彼女の歩く早さに合わせながら、景色を眺めていく。

「音楽は何を嗜みますか?」

 ふいに訪ねてきた。彼女は歩を止めてステージを見ていた。

「特に決まってませんね。気に入った曲を聞きます」
「では気に入った曲は何ですか?」
「思いついた曲を挙げるなら、Let It Beとアフターダークと渚とNon stop load、そして耳をすませばのカントリーロードと百花繚乱、ねこみみスイッチとかですかね」

「オールジャンルな感じですね」
「と言いますけど、演歌は聞きませんし、ラップもあまり聞きません」
「私もです」
「桜庭さんはどんな曲を?」
「桜坂が好きです。歌っている人も好きです」

 俺はそれを聞いて何かしらの敗北感を抱いた。割りと面食いなのか。歌っている人物の顔を思い浮かべ、かけ離れた自分を比較すると、途端に景色がモノクロになった。

「もしかして、比較しちゃいました?」
「あまりの違いに。涙で景色が滲んでます」
「そう肩を落とさないでください。人間、顔なんてどうでもいいんです。整形技術は進んでいます」

 それは全く慰めになっていなかった。俺は力なく笑った。

「今度、顔を変えて出直してきます」
「顔は洗うものです。変えるものではないですよ」

 彼女はステージの方に移動し始めた。あとに続く。階段状にくり抜かれたスペースの段々に、腰掛けた彼女は俺の方を向いた。俺は遠慮がちに隣に座った。
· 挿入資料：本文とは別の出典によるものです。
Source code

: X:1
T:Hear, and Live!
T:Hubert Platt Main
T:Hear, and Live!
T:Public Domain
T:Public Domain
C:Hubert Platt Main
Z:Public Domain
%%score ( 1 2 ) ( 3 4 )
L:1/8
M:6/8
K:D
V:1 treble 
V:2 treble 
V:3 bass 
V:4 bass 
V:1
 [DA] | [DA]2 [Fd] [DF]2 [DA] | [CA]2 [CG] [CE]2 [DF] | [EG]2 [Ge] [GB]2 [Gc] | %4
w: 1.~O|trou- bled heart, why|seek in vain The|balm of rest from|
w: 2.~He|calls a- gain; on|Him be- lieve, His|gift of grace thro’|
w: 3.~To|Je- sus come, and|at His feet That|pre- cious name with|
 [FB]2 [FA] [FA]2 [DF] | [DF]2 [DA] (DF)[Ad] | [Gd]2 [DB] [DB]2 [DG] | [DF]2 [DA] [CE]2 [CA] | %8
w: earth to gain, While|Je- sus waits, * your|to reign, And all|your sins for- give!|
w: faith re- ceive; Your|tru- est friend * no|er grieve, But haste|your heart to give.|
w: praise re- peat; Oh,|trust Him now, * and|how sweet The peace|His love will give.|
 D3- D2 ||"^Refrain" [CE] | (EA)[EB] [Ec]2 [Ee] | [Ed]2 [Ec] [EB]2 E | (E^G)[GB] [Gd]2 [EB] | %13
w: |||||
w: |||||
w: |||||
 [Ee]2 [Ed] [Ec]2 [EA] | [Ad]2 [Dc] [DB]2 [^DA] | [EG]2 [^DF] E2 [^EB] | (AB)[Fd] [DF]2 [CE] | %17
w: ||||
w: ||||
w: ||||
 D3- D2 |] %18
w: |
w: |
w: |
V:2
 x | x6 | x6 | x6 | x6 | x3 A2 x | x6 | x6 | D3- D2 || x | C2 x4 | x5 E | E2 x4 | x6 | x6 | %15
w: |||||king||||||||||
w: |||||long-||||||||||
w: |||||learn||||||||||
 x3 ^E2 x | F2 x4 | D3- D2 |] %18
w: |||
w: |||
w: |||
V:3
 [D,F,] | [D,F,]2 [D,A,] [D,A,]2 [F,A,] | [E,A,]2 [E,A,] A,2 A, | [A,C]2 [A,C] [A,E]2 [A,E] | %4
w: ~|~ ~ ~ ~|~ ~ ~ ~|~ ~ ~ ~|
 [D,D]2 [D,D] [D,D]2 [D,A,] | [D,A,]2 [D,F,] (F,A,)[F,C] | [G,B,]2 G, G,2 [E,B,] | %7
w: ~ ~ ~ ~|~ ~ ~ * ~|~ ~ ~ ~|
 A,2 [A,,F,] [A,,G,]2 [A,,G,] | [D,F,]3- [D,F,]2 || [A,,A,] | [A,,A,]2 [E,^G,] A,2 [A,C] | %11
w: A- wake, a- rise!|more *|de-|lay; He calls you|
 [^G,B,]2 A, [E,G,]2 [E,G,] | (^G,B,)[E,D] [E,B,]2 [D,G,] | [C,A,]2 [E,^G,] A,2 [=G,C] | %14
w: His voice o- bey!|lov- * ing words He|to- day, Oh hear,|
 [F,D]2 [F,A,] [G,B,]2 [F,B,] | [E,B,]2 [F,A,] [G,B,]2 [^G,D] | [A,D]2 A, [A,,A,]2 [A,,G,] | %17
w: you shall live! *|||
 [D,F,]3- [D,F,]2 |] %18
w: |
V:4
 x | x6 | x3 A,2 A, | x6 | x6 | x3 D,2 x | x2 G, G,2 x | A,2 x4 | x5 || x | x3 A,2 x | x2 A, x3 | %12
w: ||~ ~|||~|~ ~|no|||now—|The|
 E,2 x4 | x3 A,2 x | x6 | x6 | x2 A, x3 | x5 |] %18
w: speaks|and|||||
「特に思いつくところもないので、ここで時間を潰しましょう」
「この後何か予定でもあるんですか?」
「いいえ、特に。今日は終日、朝倉さんとの時間に充てるつもりだったので」

 彼女は微笑んだ。可愛い笑顔で顔がだらしなくなる自分を感じつつも、普段より強く重力がかかっている気がして心は思ったよりも冷静だった。

「朝倉さんは彼女とか……?」
「ああ、いえ。一度もいなかったです」
「あ、そうなんですか。実は私もです」

 この時、俺は間違いなく嘘だと思った。男の直感だった。当たるのかどうかわからないが、脳みそは完全に嘘だと言っていた。

「正直、私、デートの仕方とかよくわからないんですよね」
「ああ、それわかります。一体何をすればデートと呼べるのか」
「そうですよね」

 彼女は大きくリアクションをした。共感しているようだ。

「でも女の子だったら、そういうのが話題の中心になることが多いんじゃないですか?」
「周りの友達との会話は、なんとなくついていってるというか」
「うまく溶け込んでる?」

 俺は笑った。

「はい」

 彼女も笑った。

「私の周りは、彼氏と悪口とお菓子と下ネタと漫画とテレビと耳の裏の匂いの話題が主なので、デートがなんたるかを知らなくても友達の輪に入れるんですよ」
「そして、体から芭蕉の匂いがするんですよね?」
「そうです」

 冗談めかしていたら、一曲終わって会場から拍手が起こった。パタパタと乾いた音がなり、アーティストは深々と頭を下げた。俺と彼女も拍手を贈った。

「それにしても意外です。恋愛経験は豊富な気がしましたけど」
「それは私のセリフですよ」
「そうですか?」
「そうですよ。朝倉さんなんか、何人も女の子を白目にさせてる顔してますもん」

 ちょっと本格的に整形しようかなと考えてしまった。一体どんな顔をしているんだ、俺は。自分の顔に疑問を持った。

「魅力的ってことですよ」

 彼女はずっと向こうのうみねこを見ていた。できればその言葉は、俺の目を見て言ってほしかった。しかし冷静に考えてみると、女の子を白目にしているような顔は魅力的なのか。彼女は野生的な肉食男子が好みなのか。うーむ。